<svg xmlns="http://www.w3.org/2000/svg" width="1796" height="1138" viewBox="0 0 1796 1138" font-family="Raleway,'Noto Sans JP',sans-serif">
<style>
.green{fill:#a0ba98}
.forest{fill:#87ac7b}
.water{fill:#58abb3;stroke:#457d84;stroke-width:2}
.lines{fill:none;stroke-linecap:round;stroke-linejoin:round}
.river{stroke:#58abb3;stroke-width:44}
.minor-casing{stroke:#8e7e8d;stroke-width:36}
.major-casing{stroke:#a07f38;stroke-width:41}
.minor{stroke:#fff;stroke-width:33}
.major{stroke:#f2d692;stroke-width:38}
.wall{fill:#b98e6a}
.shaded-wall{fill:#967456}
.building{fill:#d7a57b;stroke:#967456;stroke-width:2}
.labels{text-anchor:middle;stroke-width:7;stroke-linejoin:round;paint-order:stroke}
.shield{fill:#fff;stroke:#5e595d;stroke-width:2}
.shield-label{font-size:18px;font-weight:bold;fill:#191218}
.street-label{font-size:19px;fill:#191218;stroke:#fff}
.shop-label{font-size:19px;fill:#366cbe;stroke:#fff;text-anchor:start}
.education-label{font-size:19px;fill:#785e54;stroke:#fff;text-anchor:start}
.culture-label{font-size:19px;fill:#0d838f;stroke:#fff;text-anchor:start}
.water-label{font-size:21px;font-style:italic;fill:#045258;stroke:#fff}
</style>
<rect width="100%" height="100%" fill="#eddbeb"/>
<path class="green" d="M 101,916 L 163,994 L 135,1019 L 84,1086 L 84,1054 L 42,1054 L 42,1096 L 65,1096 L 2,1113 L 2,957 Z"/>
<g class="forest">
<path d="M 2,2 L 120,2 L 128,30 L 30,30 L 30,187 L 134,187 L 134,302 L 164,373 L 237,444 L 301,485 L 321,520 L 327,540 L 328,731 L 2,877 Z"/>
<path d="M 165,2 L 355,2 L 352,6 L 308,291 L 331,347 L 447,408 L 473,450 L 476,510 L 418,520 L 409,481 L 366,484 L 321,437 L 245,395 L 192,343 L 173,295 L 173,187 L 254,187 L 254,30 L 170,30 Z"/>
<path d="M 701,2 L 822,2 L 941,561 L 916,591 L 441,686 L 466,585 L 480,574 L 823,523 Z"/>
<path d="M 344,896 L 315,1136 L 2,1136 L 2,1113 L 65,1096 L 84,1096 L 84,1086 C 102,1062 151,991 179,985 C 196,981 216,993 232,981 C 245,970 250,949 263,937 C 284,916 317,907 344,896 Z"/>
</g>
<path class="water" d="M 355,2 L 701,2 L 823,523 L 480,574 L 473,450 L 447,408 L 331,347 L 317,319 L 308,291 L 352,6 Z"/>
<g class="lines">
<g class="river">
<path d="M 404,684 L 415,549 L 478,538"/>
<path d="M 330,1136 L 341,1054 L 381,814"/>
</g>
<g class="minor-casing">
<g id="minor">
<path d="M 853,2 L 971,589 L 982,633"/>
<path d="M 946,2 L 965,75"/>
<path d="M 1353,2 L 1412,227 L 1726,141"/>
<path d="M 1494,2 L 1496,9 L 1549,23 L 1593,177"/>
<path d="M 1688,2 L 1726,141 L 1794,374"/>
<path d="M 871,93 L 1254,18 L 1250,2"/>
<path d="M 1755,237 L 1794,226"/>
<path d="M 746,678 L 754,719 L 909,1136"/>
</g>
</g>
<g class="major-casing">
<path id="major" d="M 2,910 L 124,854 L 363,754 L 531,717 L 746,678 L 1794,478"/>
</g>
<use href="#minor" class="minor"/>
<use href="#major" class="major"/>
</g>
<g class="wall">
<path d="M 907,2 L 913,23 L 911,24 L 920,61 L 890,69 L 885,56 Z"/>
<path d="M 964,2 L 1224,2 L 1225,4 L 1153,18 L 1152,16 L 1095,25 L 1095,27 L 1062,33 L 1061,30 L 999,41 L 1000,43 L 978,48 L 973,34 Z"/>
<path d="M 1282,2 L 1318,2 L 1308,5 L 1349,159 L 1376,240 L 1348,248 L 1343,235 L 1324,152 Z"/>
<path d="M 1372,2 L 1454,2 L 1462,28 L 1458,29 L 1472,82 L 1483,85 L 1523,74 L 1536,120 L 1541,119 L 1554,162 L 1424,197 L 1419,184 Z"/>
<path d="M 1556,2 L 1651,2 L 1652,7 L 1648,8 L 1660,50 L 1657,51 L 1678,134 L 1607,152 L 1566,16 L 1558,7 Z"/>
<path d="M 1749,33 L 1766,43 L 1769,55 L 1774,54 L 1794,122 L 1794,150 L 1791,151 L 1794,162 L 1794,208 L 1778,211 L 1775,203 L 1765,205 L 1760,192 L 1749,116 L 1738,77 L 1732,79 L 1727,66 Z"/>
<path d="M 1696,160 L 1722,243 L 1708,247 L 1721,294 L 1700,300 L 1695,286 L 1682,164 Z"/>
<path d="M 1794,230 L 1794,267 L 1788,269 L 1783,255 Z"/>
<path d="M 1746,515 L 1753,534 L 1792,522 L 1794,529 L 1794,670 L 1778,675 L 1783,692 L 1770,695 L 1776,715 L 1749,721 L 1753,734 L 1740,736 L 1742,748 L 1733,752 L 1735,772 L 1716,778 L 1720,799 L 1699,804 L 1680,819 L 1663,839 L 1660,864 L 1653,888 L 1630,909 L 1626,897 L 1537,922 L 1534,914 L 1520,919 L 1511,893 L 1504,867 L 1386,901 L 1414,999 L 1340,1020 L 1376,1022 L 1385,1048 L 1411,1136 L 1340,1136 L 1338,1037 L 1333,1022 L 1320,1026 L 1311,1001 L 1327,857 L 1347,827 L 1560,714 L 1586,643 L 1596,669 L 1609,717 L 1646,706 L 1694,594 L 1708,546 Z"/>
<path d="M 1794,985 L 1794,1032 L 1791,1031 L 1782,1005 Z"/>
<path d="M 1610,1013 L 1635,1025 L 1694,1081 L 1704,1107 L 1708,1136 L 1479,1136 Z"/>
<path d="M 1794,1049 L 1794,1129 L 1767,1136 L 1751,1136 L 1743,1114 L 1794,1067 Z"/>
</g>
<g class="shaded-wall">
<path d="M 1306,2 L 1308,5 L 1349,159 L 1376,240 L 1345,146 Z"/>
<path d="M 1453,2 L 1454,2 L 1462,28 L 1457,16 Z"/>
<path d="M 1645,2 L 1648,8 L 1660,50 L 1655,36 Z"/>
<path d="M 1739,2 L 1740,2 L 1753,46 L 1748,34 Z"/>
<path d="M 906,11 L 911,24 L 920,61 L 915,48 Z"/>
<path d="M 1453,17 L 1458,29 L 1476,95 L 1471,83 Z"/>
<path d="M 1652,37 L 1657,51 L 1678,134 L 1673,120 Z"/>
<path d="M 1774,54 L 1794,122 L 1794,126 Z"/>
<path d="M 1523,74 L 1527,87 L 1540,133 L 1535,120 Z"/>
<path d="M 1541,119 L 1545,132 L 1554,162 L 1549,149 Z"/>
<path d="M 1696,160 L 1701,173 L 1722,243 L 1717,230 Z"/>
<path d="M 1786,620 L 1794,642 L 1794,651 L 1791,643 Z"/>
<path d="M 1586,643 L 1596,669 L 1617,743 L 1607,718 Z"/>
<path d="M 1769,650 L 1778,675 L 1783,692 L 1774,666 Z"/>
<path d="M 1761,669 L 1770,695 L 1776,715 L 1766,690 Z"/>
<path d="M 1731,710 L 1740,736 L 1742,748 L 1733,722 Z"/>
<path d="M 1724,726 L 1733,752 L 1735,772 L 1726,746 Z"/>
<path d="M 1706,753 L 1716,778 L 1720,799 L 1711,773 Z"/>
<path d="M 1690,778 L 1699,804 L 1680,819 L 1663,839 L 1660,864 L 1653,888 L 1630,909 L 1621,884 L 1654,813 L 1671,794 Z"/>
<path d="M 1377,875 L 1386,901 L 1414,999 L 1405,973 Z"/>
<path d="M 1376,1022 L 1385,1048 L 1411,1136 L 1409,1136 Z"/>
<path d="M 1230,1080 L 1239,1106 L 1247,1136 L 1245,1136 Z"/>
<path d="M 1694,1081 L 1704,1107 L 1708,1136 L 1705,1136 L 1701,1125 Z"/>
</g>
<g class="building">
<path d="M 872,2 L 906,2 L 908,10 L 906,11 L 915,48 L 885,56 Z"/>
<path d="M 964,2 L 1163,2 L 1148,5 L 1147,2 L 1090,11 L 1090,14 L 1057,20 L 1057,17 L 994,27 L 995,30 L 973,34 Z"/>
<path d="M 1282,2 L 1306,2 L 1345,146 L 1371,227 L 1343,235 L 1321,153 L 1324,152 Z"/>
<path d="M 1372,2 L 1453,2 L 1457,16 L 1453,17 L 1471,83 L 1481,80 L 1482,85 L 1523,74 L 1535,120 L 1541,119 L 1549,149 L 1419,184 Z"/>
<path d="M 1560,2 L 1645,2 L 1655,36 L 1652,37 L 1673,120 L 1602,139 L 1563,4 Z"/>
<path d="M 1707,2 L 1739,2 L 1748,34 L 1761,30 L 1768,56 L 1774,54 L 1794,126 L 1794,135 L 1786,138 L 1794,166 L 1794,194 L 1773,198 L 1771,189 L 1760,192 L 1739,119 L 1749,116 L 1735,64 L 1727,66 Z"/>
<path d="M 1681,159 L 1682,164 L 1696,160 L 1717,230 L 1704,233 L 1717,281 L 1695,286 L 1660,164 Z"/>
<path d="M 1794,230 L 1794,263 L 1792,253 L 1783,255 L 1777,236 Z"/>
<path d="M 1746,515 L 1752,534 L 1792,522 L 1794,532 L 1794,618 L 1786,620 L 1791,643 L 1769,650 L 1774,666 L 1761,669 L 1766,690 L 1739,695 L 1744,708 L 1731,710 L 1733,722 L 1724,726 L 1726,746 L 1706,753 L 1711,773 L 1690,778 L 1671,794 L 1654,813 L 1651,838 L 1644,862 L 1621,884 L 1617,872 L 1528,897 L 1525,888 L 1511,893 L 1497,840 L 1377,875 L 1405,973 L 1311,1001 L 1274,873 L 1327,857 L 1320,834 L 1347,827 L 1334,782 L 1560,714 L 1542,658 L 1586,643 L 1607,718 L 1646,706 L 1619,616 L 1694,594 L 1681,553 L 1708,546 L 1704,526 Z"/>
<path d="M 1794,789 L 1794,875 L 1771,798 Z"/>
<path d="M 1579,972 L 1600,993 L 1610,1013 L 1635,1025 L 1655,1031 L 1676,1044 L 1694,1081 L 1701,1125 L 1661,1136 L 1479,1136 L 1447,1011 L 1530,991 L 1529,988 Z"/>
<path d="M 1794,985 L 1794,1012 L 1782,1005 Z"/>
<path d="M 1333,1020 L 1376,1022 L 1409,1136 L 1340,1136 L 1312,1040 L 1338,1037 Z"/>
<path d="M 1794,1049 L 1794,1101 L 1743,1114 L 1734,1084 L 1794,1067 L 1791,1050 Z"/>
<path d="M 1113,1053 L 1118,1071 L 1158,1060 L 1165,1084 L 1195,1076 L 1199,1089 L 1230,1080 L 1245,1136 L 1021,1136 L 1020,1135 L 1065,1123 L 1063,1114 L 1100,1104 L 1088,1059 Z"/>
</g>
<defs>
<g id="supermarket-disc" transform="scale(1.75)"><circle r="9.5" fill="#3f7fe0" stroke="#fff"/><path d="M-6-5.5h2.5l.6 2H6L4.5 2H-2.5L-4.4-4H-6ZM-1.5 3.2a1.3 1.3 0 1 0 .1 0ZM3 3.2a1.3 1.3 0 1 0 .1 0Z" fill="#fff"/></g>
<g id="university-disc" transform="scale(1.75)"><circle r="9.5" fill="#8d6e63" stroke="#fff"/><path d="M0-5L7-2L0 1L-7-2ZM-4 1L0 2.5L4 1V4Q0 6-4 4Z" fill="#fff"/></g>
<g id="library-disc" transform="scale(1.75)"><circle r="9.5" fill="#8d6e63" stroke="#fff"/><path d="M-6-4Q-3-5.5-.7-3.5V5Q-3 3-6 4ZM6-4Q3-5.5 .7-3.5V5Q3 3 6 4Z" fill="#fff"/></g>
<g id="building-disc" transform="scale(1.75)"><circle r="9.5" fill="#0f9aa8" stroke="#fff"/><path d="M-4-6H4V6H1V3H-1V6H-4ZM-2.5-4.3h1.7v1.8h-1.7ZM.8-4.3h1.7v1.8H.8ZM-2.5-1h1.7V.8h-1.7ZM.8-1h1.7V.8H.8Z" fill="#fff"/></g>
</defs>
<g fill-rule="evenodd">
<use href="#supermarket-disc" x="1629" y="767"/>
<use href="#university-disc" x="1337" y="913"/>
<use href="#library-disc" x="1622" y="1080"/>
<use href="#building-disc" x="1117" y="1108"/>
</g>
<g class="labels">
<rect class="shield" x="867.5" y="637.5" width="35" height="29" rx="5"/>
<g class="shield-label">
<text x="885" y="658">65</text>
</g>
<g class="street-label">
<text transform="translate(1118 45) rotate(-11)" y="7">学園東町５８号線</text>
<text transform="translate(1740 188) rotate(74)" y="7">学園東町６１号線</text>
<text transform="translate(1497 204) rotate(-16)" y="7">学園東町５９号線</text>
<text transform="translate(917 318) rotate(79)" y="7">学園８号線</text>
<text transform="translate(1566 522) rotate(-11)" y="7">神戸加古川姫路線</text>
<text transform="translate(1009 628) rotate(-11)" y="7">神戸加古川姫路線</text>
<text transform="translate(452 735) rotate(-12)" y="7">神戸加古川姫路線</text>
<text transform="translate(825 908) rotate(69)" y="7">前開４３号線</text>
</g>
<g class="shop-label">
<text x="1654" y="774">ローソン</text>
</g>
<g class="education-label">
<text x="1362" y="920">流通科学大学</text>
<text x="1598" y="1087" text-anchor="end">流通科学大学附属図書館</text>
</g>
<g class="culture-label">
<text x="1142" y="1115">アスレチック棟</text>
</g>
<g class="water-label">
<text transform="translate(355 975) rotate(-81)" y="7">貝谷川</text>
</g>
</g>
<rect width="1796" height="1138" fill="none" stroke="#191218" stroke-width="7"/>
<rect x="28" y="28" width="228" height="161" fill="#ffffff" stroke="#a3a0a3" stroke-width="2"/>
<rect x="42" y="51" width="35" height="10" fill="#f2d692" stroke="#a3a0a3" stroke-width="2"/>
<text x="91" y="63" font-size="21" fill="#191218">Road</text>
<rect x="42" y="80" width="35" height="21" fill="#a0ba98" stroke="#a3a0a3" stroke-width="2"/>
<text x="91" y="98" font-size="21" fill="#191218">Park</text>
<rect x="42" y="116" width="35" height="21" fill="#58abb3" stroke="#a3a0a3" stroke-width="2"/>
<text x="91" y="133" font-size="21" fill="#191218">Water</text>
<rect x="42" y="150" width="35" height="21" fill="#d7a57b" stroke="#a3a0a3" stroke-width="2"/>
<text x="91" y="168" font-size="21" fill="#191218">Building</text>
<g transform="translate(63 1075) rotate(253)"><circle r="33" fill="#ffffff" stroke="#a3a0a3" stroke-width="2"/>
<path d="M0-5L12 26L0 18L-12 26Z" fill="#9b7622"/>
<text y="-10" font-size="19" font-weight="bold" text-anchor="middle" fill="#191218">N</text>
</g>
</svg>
+++
→ Exercise brief
Copy out each line of the material that holds the word "lines".

→ Solution for this problem
.lines{fill:none;stroke-linecap:round;stroke-linejoin:round}
<g class="lines">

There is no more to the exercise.